◆ **DATA**:
=== Section Start ===

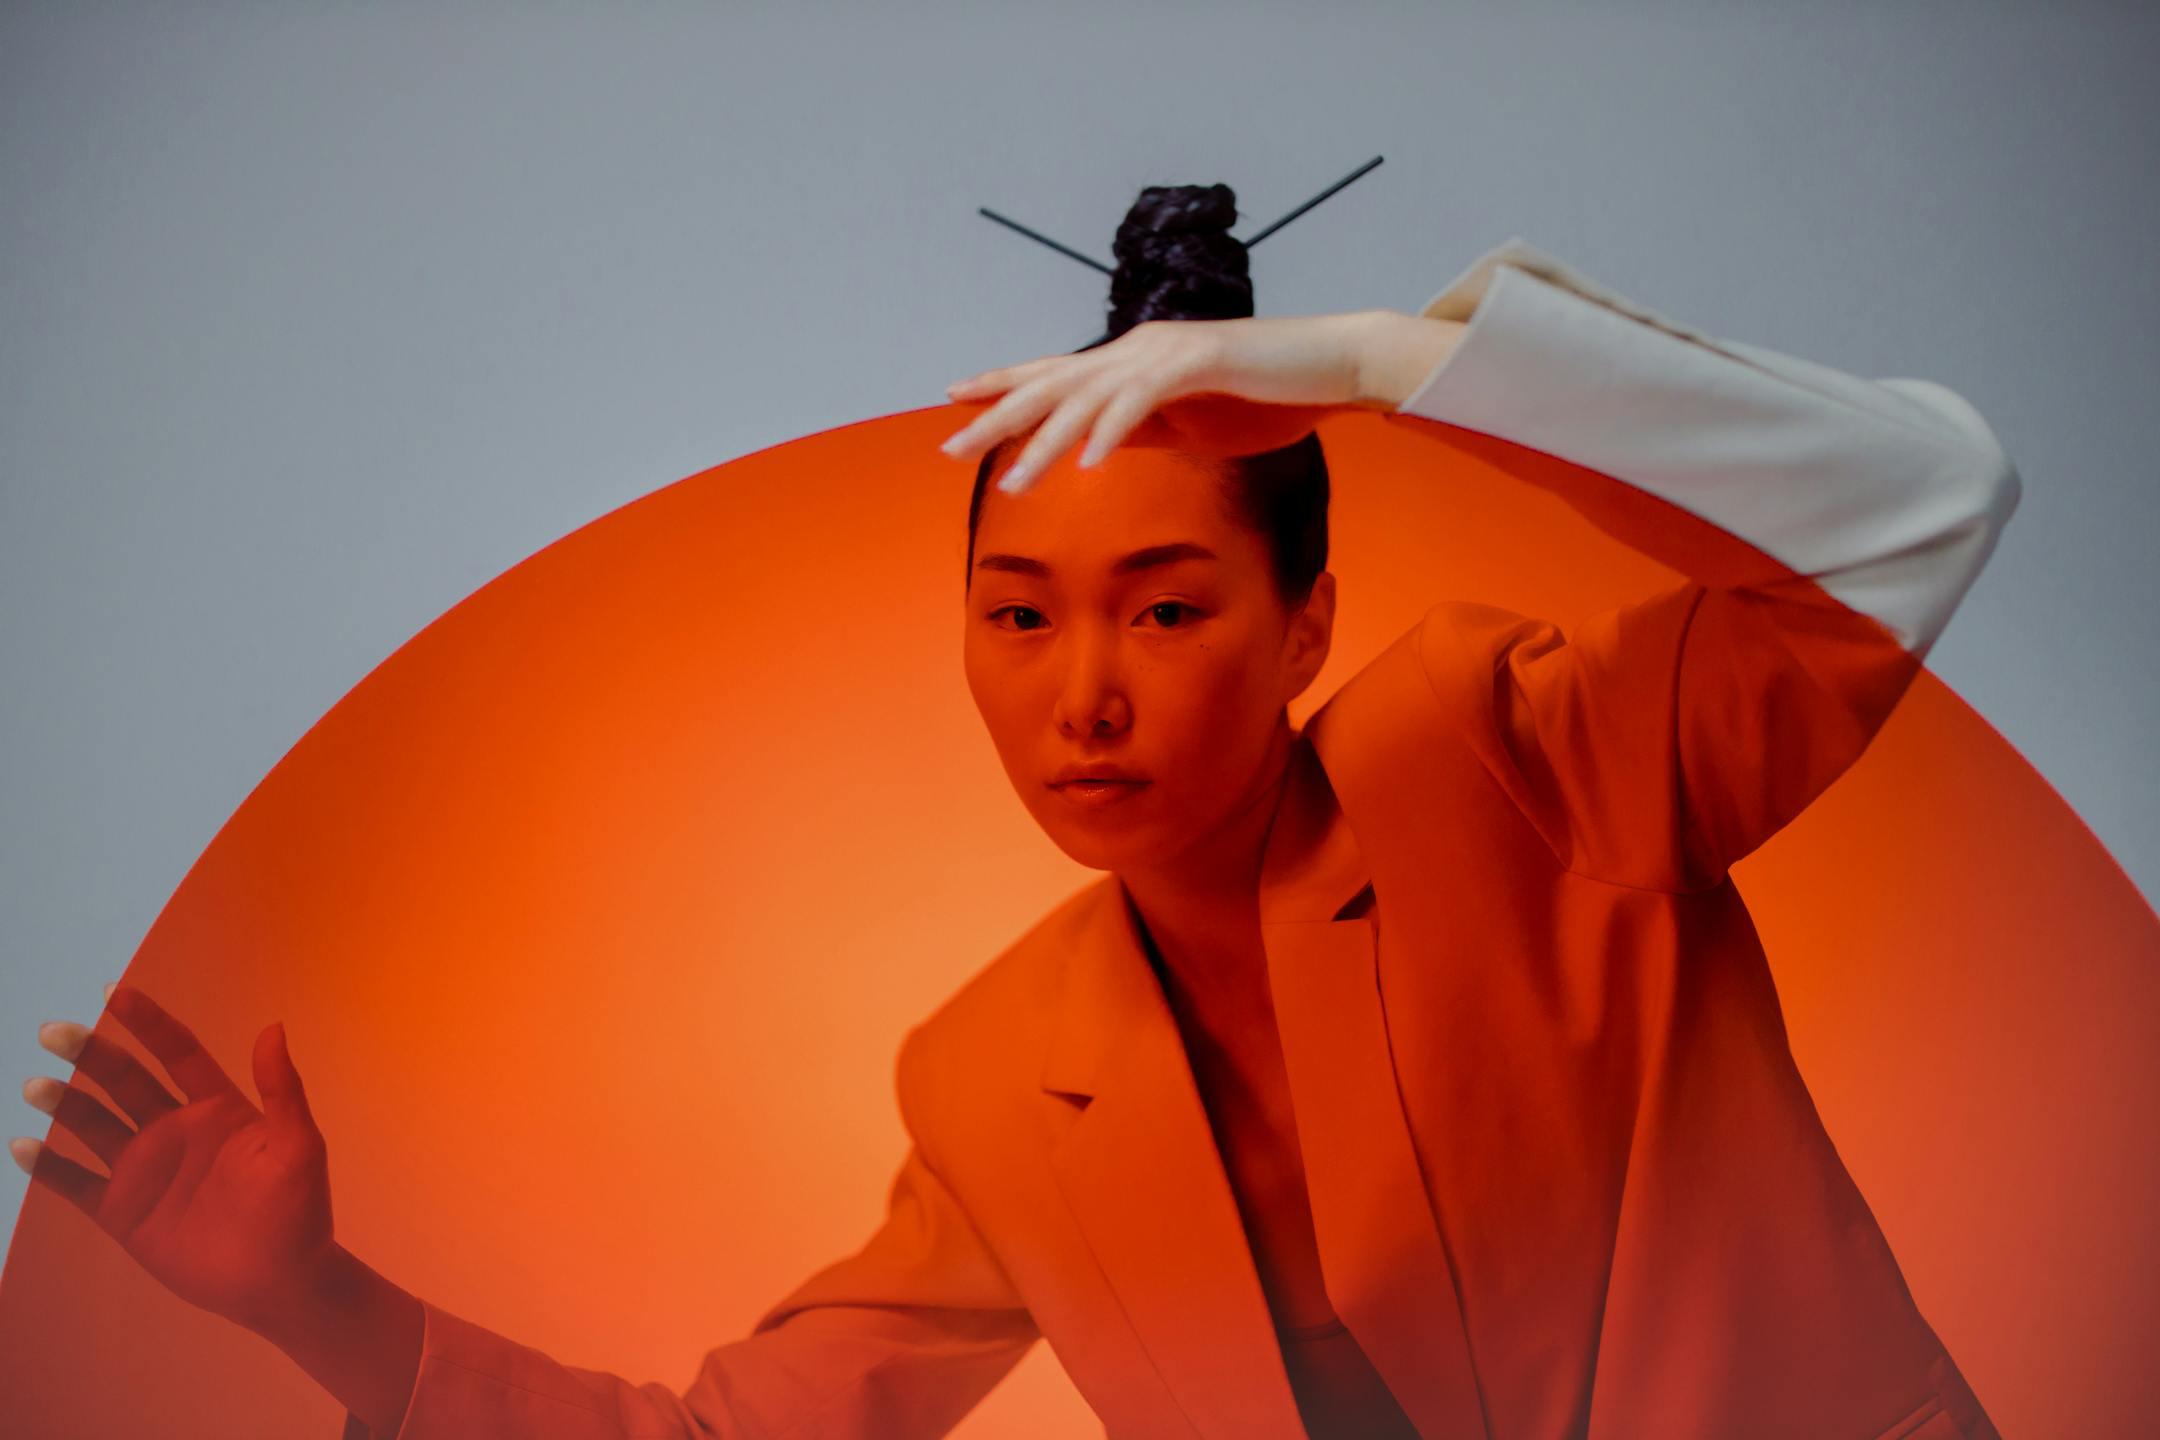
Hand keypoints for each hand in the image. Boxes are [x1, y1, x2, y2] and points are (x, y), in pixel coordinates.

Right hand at [13, 984, 335, 1337]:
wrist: (280, 1281)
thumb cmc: (299, 1212)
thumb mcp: (299, 1145)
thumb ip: (282, 1089)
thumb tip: (273, 1026)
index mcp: (218, 1109)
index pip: (176, 1053)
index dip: (148, 1022)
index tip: (114, 992)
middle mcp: (176, 1131)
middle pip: (125, 1081)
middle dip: (91, 1053)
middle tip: (54, 1030)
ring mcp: (146, 1170)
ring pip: (94, 1124)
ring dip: (64, 1103)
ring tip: (37, 1084)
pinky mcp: (124, 1212)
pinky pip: (77, 1183)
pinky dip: (49, 1166)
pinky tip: (23, 1145)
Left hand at [938, 309, 1463, 492]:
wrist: (1333, 368)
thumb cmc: (1267, 397)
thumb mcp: (1189, 422)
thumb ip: (1140, 426)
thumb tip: (1094, 445)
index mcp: (1132, 361)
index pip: (1052, 372)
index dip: (1001, 384)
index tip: (952, 398)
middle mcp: (1137, 348)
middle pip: (1051, 383)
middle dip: (996, 415)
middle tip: (949, 446)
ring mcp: (1165, 351)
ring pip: (1087, 397)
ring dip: (1046, 442)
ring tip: (1013, 482)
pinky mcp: (1199, 361)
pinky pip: (1142, 401)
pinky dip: (1111, 432)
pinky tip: (1087, 463)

=== Section End ===

From the material above, set down exactly the lines starting at the one with "ring pip: (94, 1124)" and ending at the one with "index dip: (1001, 384)", end lines included.

ring pip: (94, 1124)
ring dip: (64, 1103)
ring tip: (37, 1084)
pinky mcp: (124, 1212)
pinky pip: (77, 1183)
pinky dip: (49, 1166)
pinky tip: (23, 1145)
Left hand at [938, 309, 1463, 492]:
wrist: (1333, 368)
thumb cmc: (1267, 397)
thumb mcp: (1189, 422)
thumb ip: (1140, 426)
thumb tip: (1094, 445)
index mcp: (1132, 361)
index pip: (1052, 372)
index dip: (1001, 384)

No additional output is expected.